A group of researchers of the University of Cádiz has designed a new mapping system for the study of photovoltaic surfaces. The system can detect, at the micrometric level, all the defects existing in a solar panel.

This should have a significant influence on the overall performance of these photovoltaic cells. The team headed by Professor Joaquín Martín Calleja has developed the methodology for detecting faults in photovoltaic solar panels resulting from manufacturing errors. The defects identified can then be made good and the overall performance of the panel will be enhanced.

This device, which has now been patented by the University of Cádiz, determines whether or not the cells mapped present irregularities in their functioning, according to the particular zone of the surface that is analyzed. These defects have a negative effect on the overall performance of the panel, since the defective cell will generate photoconversion values that are lower than the maximum theoretically possible.

The mapping of the photosensitive surfaces allows the possible causes of the reduced performance of the panel to be determined. Although devices that make point-to-point measurements of the cell by laser currently exist, none of these has achieved the accurate emulation of solar light. The majority of these systems are not available on the market, and they suffer from evident limitations through utilizing only monochromatic light as the source of irradiation. This represents a serious limitation since the photoconversion panels function when exposed to sunlight; therefore measurements obtained with laser beams are not true to the real conditions to which these solar panels are subjected.

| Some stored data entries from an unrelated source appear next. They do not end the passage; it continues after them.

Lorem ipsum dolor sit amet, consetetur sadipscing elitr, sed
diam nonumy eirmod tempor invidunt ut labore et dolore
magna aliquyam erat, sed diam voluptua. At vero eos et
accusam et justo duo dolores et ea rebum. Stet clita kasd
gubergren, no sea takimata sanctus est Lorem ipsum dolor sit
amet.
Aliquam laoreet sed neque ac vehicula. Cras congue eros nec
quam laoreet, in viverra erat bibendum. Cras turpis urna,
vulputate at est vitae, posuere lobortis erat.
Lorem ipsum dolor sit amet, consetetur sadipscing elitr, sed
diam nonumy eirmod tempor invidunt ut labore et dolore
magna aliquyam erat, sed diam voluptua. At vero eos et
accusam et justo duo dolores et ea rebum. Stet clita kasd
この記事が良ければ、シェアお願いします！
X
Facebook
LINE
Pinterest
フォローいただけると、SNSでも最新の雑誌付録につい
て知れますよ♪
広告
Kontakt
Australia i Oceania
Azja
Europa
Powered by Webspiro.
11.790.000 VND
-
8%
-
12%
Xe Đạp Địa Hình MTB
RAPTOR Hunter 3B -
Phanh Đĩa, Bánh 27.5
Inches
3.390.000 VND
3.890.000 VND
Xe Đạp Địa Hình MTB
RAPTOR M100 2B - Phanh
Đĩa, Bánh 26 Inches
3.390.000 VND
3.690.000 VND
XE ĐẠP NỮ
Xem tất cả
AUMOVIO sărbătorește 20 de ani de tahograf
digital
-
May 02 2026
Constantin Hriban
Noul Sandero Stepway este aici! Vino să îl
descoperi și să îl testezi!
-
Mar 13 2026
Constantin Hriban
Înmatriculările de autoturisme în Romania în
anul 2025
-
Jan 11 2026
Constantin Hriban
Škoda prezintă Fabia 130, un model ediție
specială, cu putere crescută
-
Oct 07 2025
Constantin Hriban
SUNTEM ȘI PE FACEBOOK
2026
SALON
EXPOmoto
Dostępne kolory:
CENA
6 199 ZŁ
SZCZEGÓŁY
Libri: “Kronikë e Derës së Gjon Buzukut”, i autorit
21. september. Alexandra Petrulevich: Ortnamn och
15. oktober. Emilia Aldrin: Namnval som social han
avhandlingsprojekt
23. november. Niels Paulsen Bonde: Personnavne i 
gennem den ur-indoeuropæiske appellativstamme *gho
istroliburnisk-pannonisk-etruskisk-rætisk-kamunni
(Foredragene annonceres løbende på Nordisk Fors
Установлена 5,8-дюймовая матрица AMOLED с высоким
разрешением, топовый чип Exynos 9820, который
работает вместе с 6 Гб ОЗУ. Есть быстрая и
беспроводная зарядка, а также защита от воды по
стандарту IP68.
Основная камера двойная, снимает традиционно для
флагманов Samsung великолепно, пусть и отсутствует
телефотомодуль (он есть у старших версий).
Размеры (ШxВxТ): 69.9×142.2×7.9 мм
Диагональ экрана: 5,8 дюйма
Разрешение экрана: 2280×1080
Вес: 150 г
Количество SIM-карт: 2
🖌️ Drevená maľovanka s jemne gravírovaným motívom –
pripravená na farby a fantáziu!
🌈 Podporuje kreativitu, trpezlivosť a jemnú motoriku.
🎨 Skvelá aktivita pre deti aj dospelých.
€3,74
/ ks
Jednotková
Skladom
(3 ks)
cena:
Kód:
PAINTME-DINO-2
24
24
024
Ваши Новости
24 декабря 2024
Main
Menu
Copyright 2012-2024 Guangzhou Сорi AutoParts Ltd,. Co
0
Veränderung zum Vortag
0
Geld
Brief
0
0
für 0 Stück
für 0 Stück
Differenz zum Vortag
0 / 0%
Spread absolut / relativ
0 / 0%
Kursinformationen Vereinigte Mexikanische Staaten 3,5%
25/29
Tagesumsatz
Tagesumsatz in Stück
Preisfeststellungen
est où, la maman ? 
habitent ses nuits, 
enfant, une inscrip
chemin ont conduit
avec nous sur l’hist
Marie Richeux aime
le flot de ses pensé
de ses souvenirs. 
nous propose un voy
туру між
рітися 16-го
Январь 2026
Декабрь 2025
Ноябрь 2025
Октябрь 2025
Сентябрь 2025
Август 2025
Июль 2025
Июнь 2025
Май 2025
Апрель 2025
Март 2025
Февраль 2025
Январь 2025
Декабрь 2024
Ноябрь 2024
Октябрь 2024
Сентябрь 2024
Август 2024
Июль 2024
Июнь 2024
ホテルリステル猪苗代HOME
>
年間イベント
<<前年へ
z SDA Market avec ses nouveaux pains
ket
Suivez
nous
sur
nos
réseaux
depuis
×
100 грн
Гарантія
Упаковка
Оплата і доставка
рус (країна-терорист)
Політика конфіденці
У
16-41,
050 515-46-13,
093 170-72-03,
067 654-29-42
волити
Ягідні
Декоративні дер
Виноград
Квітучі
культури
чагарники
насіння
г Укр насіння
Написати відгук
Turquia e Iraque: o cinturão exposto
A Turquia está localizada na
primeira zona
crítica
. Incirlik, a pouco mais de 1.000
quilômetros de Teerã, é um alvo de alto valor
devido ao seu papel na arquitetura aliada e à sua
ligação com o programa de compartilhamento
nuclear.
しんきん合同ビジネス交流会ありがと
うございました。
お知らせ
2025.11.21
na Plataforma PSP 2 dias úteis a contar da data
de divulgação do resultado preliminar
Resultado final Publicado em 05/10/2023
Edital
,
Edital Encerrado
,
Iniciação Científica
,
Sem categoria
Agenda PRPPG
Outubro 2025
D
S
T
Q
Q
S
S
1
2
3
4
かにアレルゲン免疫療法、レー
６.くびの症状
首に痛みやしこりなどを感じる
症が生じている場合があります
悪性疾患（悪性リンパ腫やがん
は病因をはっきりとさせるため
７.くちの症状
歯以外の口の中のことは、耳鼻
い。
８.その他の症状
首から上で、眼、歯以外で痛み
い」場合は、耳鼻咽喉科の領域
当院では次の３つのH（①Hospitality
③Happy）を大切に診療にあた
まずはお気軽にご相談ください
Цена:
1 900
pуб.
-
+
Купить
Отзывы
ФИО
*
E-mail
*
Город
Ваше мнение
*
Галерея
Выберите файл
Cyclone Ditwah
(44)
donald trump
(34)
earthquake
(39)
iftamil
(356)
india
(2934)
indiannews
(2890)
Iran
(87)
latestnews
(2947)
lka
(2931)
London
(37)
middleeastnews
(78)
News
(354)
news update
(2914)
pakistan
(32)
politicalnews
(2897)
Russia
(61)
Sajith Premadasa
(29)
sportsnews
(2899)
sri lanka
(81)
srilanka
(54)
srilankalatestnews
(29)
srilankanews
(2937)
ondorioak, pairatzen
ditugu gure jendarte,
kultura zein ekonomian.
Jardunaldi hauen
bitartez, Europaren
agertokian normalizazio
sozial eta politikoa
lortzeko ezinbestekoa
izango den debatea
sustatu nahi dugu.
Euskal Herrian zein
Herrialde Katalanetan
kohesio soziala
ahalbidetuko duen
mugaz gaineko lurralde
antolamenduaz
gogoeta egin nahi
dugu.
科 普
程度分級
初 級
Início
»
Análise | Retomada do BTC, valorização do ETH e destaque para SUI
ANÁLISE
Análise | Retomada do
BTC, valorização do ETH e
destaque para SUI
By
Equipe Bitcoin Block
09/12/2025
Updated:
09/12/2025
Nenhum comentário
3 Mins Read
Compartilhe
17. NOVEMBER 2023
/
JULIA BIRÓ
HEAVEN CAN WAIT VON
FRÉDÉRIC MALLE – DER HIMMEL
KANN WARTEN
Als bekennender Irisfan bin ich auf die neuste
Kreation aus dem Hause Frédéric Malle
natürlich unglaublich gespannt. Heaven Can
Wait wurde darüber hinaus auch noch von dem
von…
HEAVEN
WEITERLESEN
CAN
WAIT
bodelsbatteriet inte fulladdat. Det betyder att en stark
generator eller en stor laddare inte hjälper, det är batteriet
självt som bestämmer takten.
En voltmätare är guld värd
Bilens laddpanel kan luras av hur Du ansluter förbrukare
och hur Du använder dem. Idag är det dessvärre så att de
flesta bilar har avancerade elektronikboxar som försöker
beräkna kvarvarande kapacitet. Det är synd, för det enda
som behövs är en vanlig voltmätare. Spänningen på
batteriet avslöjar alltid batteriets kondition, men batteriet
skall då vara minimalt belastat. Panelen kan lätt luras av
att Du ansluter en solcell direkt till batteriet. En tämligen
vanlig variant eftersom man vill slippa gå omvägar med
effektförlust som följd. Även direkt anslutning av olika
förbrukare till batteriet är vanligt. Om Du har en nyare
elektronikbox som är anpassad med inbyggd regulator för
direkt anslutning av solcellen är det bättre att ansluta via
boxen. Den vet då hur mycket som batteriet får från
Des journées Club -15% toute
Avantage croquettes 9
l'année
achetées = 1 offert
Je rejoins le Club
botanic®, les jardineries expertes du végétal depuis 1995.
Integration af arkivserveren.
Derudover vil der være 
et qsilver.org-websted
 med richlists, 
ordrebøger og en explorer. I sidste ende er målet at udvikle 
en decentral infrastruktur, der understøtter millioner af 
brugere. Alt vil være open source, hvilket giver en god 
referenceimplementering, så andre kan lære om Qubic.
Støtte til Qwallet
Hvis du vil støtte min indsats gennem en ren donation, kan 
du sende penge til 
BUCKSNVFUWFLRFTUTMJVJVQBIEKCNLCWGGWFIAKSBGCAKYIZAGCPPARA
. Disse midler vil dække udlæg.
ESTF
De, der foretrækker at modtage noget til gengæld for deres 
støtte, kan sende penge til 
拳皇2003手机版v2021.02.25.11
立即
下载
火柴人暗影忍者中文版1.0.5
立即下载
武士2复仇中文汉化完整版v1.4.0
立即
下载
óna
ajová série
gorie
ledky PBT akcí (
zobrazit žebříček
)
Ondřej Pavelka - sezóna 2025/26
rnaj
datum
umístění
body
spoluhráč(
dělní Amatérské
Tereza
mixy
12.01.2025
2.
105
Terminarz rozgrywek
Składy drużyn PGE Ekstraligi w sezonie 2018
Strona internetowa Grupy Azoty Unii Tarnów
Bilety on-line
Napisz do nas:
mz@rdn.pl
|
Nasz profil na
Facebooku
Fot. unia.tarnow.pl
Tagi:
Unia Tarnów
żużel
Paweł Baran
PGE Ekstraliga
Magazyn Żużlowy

Faced with this situation, the research group on the Simulation, Characterization and Evolution of Materials (FQM-166) has developed a system based on "trying to adapt the theories of vision to this system by mixing three laser beams (one red, one green and another blue). We perform the same scanning with each laser, having adjusted their strength in such a way that a species of light is generated whose chromatic composition is similar to that of solar light", explains Professor Martín Calleja.

"The objective is to study how the surface behaves by analyzing it point-to-point, at the micrometric level of the solar cells, under conditions as close as possible to actual sunlight", according to the head of the research group. And, he stresses, "This system can detect all the defects that there may be in a solar panel at the micrometric level. In the overall performance of such a panel, the reduced efficiency of the bad points is compensated by the high efficiency of the good points. However, if we can identify precisely which are the bad points and detect the causes giving rise to their negative functioning, this deficiency can be made good".

This work therefore offers three clear advantages over previously developed systems:

  1. It provides the simulation of a source of white light that matches the specifications of a solar emission.
  2. It enables high resolution maps of photoconvertor efficiency to be obtained.
  3. It allows possible manufacturing defects in photoconvertor surfaces to be detected.

"This new mapping equipment has not been designed with a direct commercial objective; rather, it is a scientific development that will facilitate our research work for future studies. However, this advance may be of interest to those universities working with energy conversion systems, and who may be doing research in this field. It could similarly be made available commercially to laboratories of companies engaged in the design and manufacture of solar energy equipment and who may be carrying out their own research work", states Professor Joaquín Martín Calleja.

He also wants to emphasize that "the studies we have carried out in these cells were made possible by our collaboration with the department of Environmental Sciences of the University of Pablo de Olavide. In fact, we are also studying jointly with researchers of the UPO a non-commercial type of cell that is being developed fundamentally for research purposes, and is designated DSSC. These cells are based on a technology different from that of silicon: titanium oxide activated with a colorant. We make these cells utilising not only synthetic but also natural colorants, from petals of bougainvillea and other flowers, as activators. Obviously the output obtained with them is much less than that obtainable with commercial silicon cells; but they are a good system to study since their fabrication does not require very substantial technological resources, to which universities do not usually have access".

After outlining the advances made, it only remains to say that "our most immediate future task is to improve the system patented and, to this end, we are already working on some modifications".